Run Code Online (Sandbox Code Playgroud)
命名组的结果应如下所示:
ip: 57.157.87.86
当地时间:2020年2月6日:00:11:04 +0100
请求:parammore=1&customer_id=1&...HTTP/1.1
参考: https: //www.somewebsite.com/more/andheresomemore/
代理:Mozilla/5.0(Windows NT 10.0;Win64;x64;rv:72.0)...
regex101.com 生成的 golang 代码对我不起作用。我尝试改进它但没有成功。
golang 代码只返回整个字符串而不是组。
package main
import (
"regexp"
"fmt"
)
func main() {
var re = regexp.MustCompile(`(?P<ip>([^\s]+)).+?\[(?P<localtime>(.*?))\].+?GET\s\/\?(?P<request>.+?)\".+?\"(?P<ref>.+?)\".\"(?P<agent>.+?)\"`)

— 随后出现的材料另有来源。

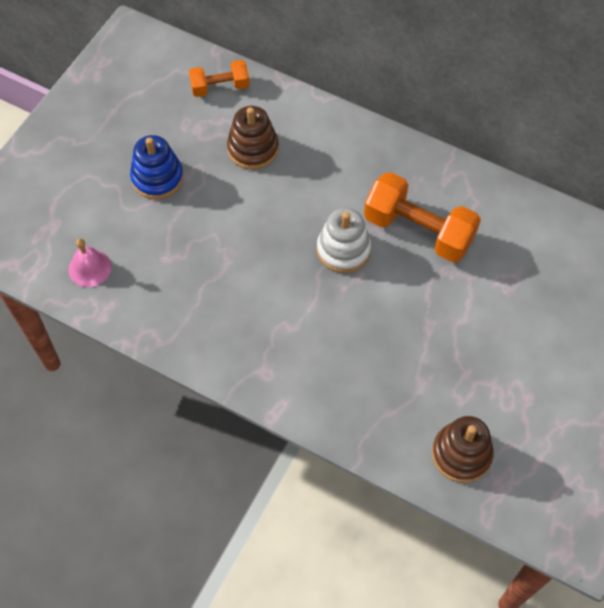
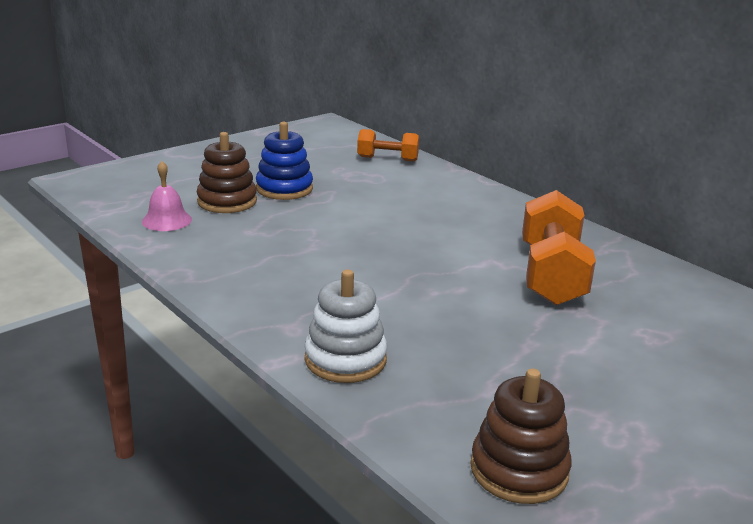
camera: 20 degrees right, 35 degrees down
brown stacking toy [227,106,279,170] -> brown stacking toy moved to [197,132,257,213]
white stacking toy [317,208,371,273] -> white stacking toy moved to [305,269,387,383]
orange dumbbell [364,172,481,262] -> orange dumbbell turned 45 degrees clockwise [522,190,596,305]

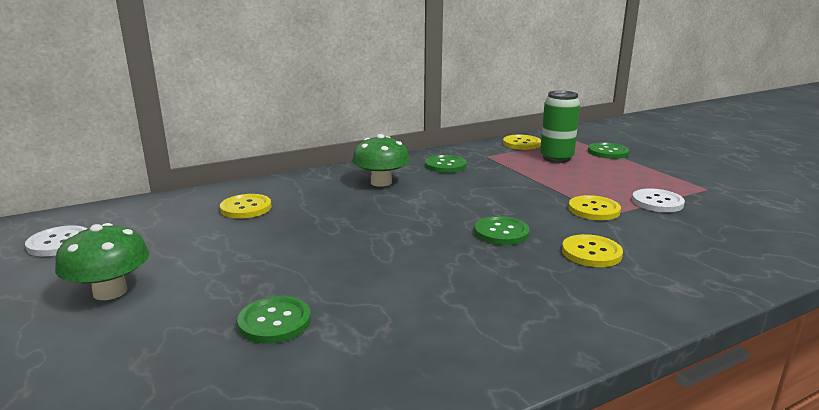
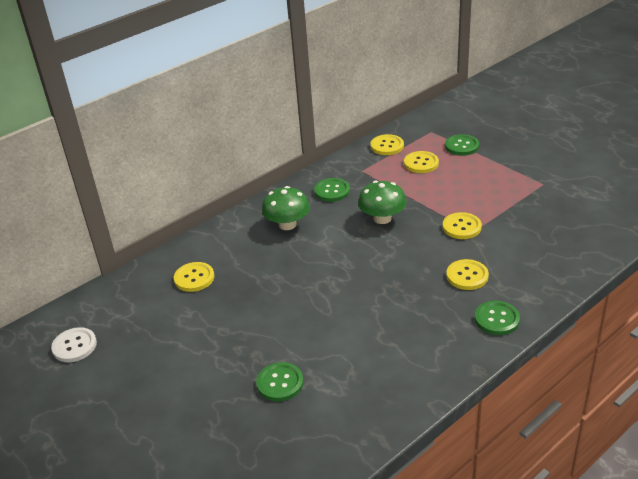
camera: 10 degrees left, 15 degrees up
green mushroom [55,223,149,300] -> green mushroom moved to [358,181,406,224]
green button [474,216,530,245] -> green button moved to [475,301,520,335]
green can [540,90,580,163] -> yellow button [404,151,439,173]
white button [632,189,685,212] -> none

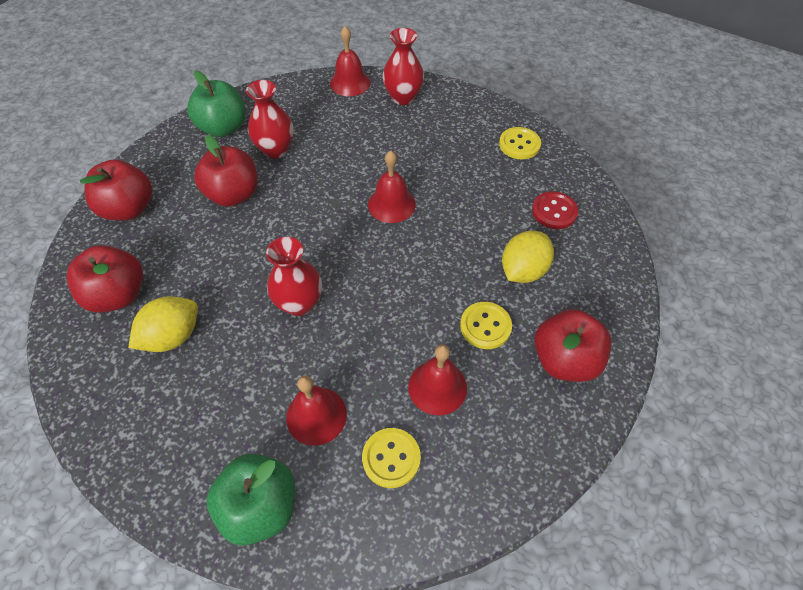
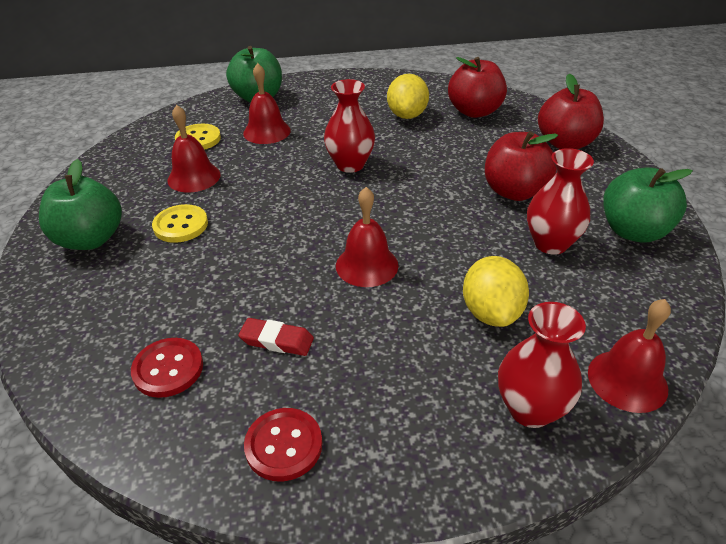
camera: 140 degrees right, 15 degrees down
yellow button [499,127,541,159] -> red button [244,408,322,481]
yellow lemon [502,231,554,283] -> yellow lemon moved to [463,256,529,327]
red apple [534,309,612,382] -> green apple [39,159,122,250]
none -> red eraser [238,318,314,356]

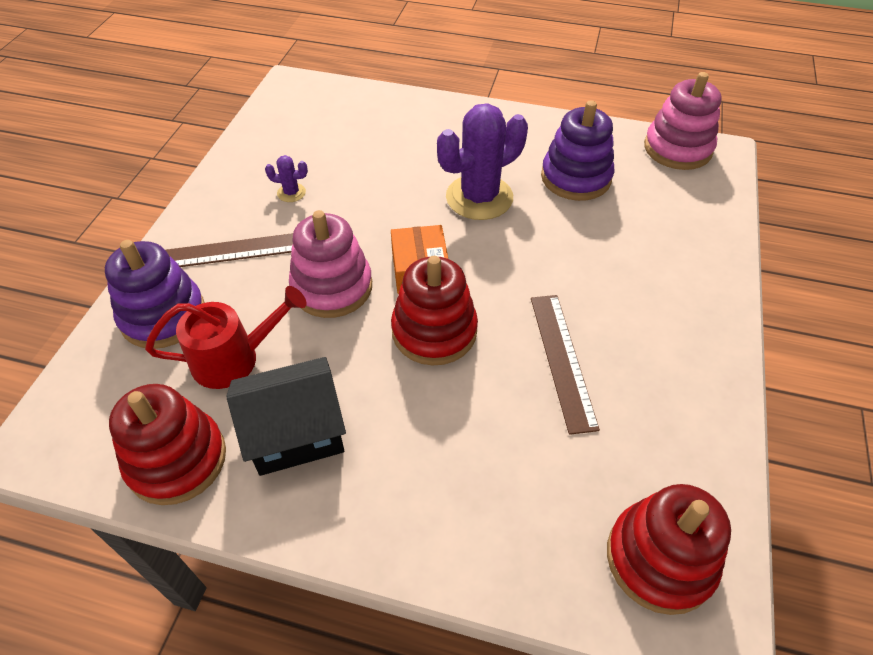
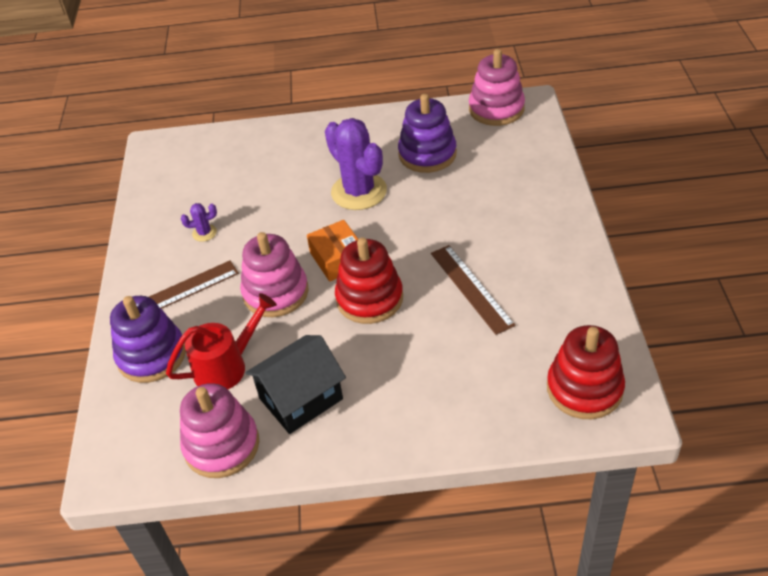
camera: 15 degrees left, 5 degrees down
red stacking toy [109,384,226,505] -> pink stacking toy [180,383,259,478]
purple cactus [437,103,528,220] -> purple cactus turned 75 degrees counterclockwise [325,118,387,210]

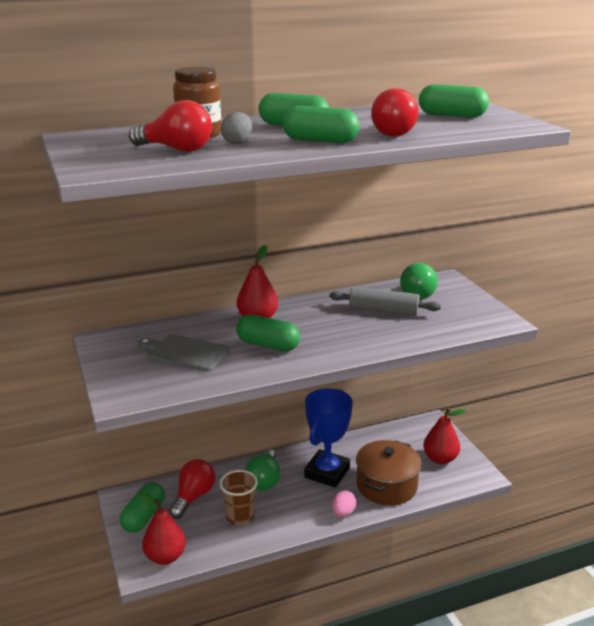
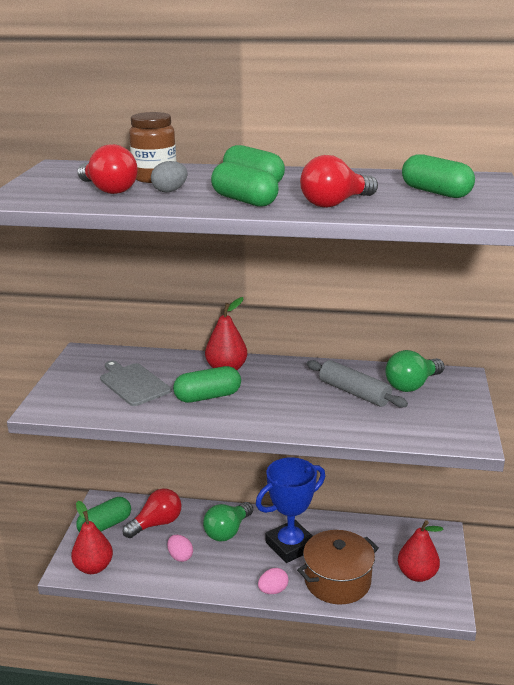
camera: 30 degrees right, 0 degrees up
brown cup [220,470,258,525] -> pink egg [167,535,193,562]
green capsule [236,314,300,351] -> green capsule turned 75 degrees counterclockwise [173,366,241,403]

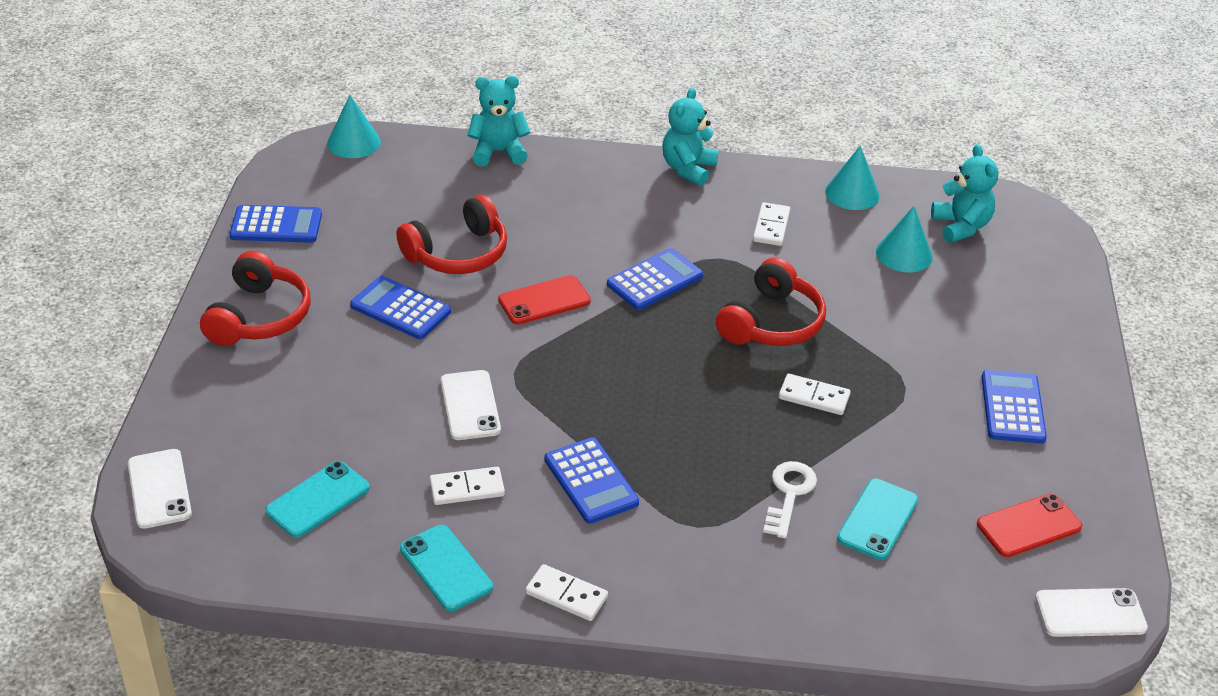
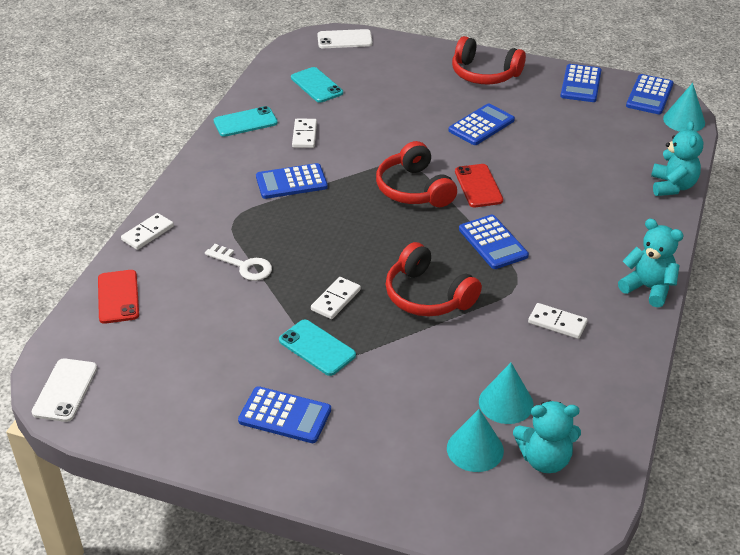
camera: 105 degrees right, 0 degrees up
red headphones [396,195,507,274] -> red headphones moved to [376,141,457,207]
white phone [441,370,501,440] -> none
white domino [525,564,608,621] -> white domino moved to [121,213,174,250]
turquoise cone [825,146,879,210] -> turquoise cone moved to [447,409,504,472]
turquoise phone [837,478,918,560] -> turquoise phone moved to [279,320,356,376]
red phone [977,493,1082,557] -> red phone moved to [98,270,139,324]
none -> blue calculator [626,74,674,114]

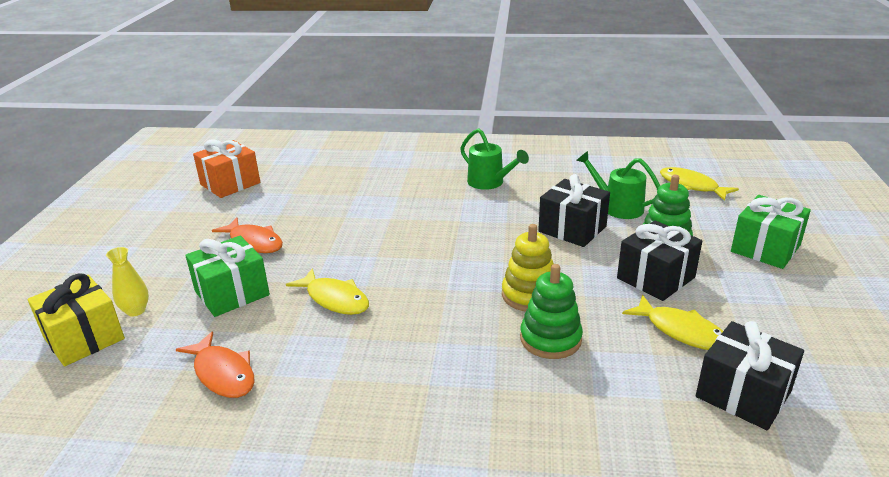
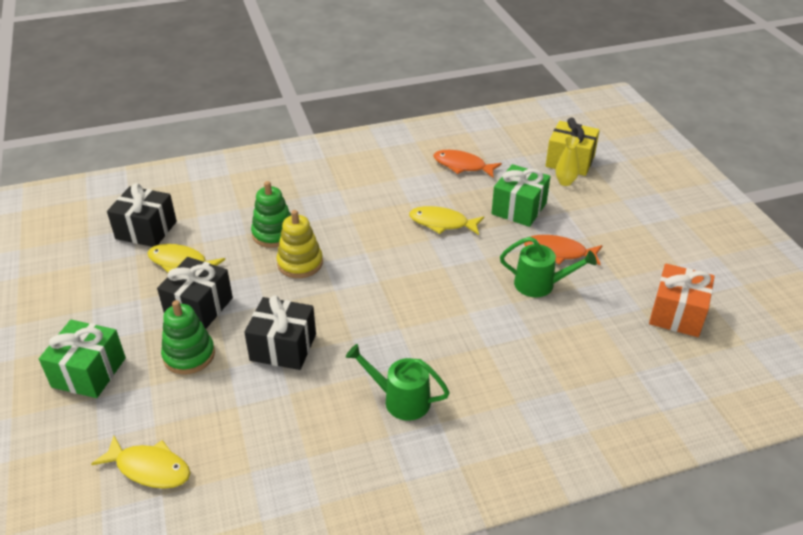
camera: 155 degrees right, 10 degrees up
green watering can [576,151,660,219] -> green watering can moved to [500,237,597,297]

var str = `57.157.87.86 - - [06/Feb/2020:00:11:04 +0100] "GET /?parammore=1&customer_id=1&version=1.56¶m=meaningful&customer_name=somewebsite.de&some_id=4&cachebuster=1580944263903 HTTP/1.1" 204 0 "https://www.somewebsite.com/more/andheresomemore/" "Mozilla/5.0 (Windows NT 10.0; Win64; x64; rv:72.0) Gecko/20100101 Firefox/72.0"`
if len(re.FindStringIndex(str)) > 0 {
fmt.Println(re.FindString(str),"found at index",re.FindStringIndex(str)[0])
}
}
Run Code Online (Sandbox Code Playgroud)
单场比赛解决方案
由于您定义了捕获组并需要提取它们的值,因此您需要使用.FindStringSubmatch,请参阅此 Go lang 演示:
package main
import (
"fmt"
"regexp"
)
func main() {
var re = regexp.MustCompile(`(?P<ip>\S+).+?\[(?P<localtime>.*?)\].+?GET\s/\?(?P<request>.+?)".+?"(?P<ref>.+?)"\s*"(?P<agent>.+?)"`)
var str = `57.157.87.86 - - [06/Feb/2020:00:11:04 +0100] "GET /?parammore=1&customer_id=1&version=1.56¶m=meaningful&customer_name=somewebsite.de&some_id=4&cachebuster=1580944263903 HTTP/1.1" 204 0 "https://www.somewebsite.com/more/andheresomemore/" "Mozilla/5.0 (Windows NT 10.0; Win64; x64; rv:72.0) Gecko/20100101 Firefox/72.0"`
result := make(map[string]string)
match := re.FindStringSubmatch(str)
for i, name := range re.SubexpNames() {
if i != 0 && name != "" {
result[name] = match[i]
}
}
fmt.Printf("IP: %s\nLocal Time: %s\nRequest: %s\nRef: %s\nAgent: %s\n",result["ip"], result["localtime"], result["request"], result["ref"], result["agent"])
}
Run Code Online (Sandbox Code Playgroud)
输出:
IP: 57.157.87.86
Local Time: 06/Feb/2020:00:11:04 +0100
Request: parammore=1&customer_id=1&version=1.56¶m=meaningful&customer_name=somewebsite.de&some_id=4&cachebuster=1580944263903 HTTP/1.1
Ref: https://www.somewebsite.com/more/andheresomemore/
Agent: Mozilla/5.0 (Windows NT 10.0; Win64; x64; rv:72.0) Gecko/20100101 Firefox/72.0
Run Code Online (Sandbox Code Playgroud)
在模式中如此频繁地使用并不是一个好主意,.+?因为它会降低性能,因此我用否定字符类替换了这些点模式,并尝试使模式更详细一些。
多匹配解决方案
在这里,您需要使用regexp.FindAllStringSubmatch:
请参阅此 Go 演示:
package main
import (
"fmt"
"regexp"
)
func main() {
var re = regexp.MustCompile(`(?P<ip>\S+).+?\[(?P<localtime>.*?)\].+?GET\s/\?(?P<request>.+?)".+?"(?P<ref>.+?)"\s*"(?P<agent>.+?)"`)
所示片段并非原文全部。